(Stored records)
#####
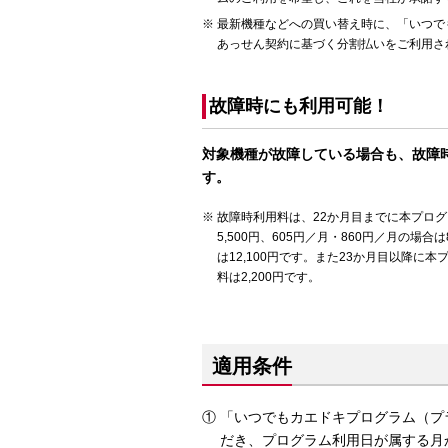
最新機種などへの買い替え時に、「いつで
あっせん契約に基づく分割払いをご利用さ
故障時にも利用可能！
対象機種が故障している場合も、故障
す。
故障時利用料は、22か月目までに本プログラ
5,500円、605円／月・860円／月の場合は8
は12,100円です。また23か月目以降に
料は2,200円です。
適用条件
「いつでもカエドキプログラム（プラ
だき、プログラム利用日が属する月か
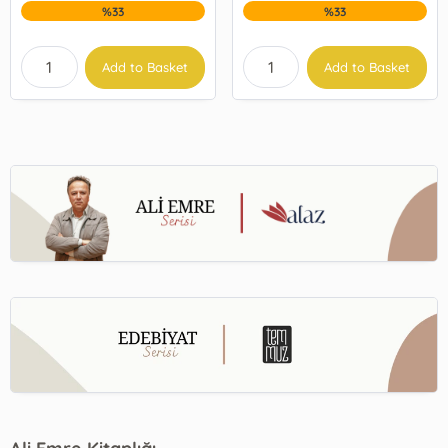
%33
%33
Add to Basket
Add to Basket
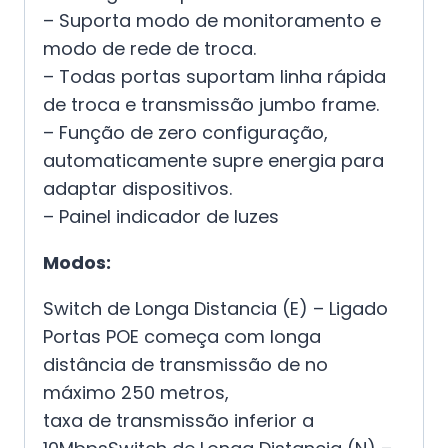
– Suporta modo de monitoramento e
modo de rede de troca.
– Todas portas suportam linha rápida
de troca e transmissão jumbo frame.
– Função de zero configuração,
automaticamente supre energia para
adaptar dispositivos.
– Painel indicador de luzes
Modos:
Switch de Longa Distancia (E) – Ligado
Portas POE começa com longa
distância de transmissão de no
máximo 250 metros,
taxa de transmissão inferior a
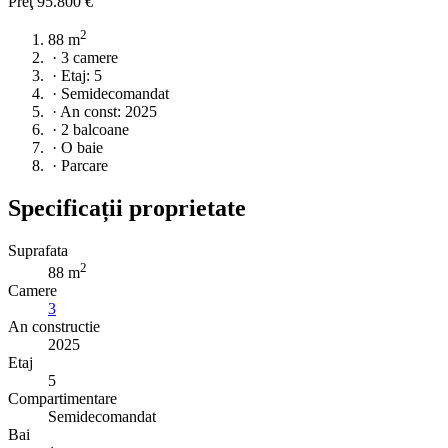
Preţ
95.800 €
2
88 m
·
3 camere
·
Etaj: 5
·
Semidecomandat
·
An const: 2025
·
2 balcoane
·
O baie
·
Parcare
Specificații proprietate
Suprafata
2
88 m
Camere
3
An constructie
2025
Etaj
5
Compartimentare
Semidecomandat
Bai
#####
Write the data out again word for word; leave the pictures behind.

最新機種などへの買い替え時に、「いつで
あっせん契約に基づく分割払いをご利用さ
故障時にも利用可能！
対象機種が故障している場合も、故障
す。
故障時利用料は、22か月目までに本プログラ
5,500円、605円／月・860円／月の場合は8
は12,100円です。また23か月目以降に
料は2,200円です。
適用条件
「いつでもカエドキプログラム（プラ
だき、プログラム利用日が属する月か
%33
%33
Add to Basket
Add to Basket
– Suporta modo de monitoramento e
modo de rede de troca.
– Todas portas suportam linha rápida
de troca e transmissão jumbo frame.
– Função de zero configuração,
automaticamente supre energia para
adaptar dispositivos.
– Painel indicador de luzes
Modos:
Switch de Longa Distancia (E) – Ligado
Portas POE começa com longa
distância de transmissão de no
máximo 250 metros,
taxa de transmissão inferior a
Preţ
95.800 €
2
88 m
·
3 camere
·
Etaj: 5
·
Semidecomandat
·
An const: 2025
·
2 balcoane
·
O baie
·
Parcare
Specificații proprietate
Suprafata
2
88 m
Camere
3
An constructie
2025
Etaj
5
Compartimentare
Semidecomandat
Bai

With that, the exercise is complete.